Rather, it points out that in most cases there are no bold line items called AI profits in their income statements. What we see, what Wall Street celebrates, and what executives expect are big numbers for advertising and cloud services. It's a technical feat. It is also financial.
Microsoft's impressive Azure performance was primarily born out of non-AAI demand as businesses moved their storage to the cloud. However, as UBS analyst Carl Kielstead proposed in a memo on Thursday, Microsoft may be getting a boost from infrastructure build-outs.
Meta is also in double-digit post-revenue glory and has benefited from AI investments.

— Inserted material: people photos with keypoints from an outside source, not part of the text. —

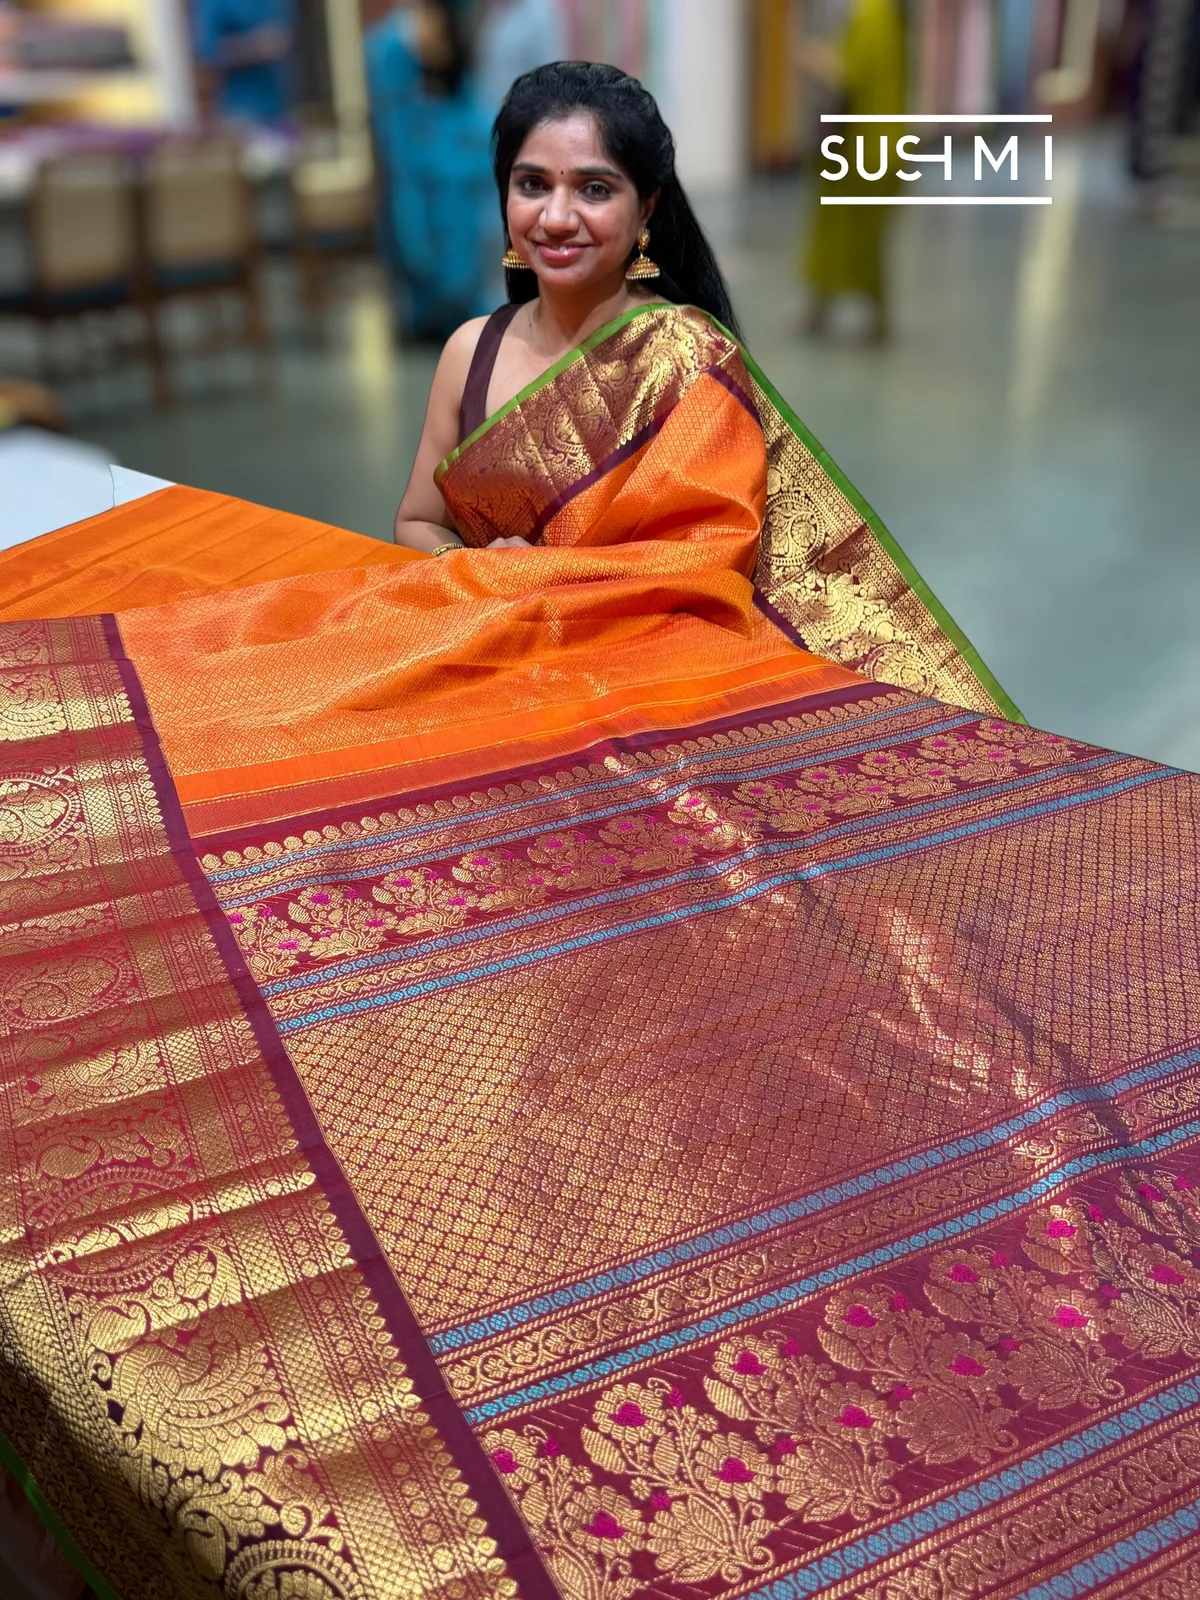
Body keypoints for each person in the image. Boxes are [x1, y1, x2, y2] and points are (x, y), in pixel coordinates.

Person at [3, 61, 1200, 1600]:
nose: (558, 214)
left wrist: (556, 600)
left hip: (648, 667)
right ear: (502, 203)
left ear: (646, 217)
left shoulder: (679, 360)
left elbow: (702, 563)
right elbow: (425, 525)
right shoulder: (472, 350)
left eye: (595, 188)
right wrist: (486, 587)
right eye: (533, 184)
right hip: (500, 673)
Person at [366, 0, 495, 338]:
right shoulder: (388, 48)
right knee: (420, 235)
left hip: (453, 164)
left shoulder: (450, 23)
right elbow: (394, 146)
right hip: (418, 166)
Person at [796, 0, 906, 341]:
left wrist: (812, 59)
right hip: (852, 148)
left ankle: (877, 321)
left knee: (862, 238)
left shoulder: (874, 17)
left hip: (870, 150)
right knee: (832, 229)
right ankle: (821, 308)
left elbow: (848, 74)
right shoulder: (869, 15)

As Morningstar Analyst Malik Ahmed Khan wrote in a note after the revenue, the company's enthusiasm comes from its ability to use AI tools to promote more engagement and better monetization on Meta's platform.
Integrating new AI tools throughout your business is by design. From a technical standpoint, the big benefits of increasing productivity and creative potential can resonate across the company. But as more teams, workflows, and products rely on AI, can investors and everyone really draw on how legacy operations end and AI investments begin?
Wall Street Bulls and the CEO of High Tech have argued that generation AI is a paradigm-shift technology. As Meta CEO Mark Zuckerberg said in a post earlier this week, “It's clear that over the next few years, AI will improve all existing systems and allow us to create and discover new things we don't imagine today.”
When technology is just as transformative as its advocates, trying to distinguish AI fruit from traditional systems is just as strange as the internet tries to separate fascinated technology from PreWEB computing.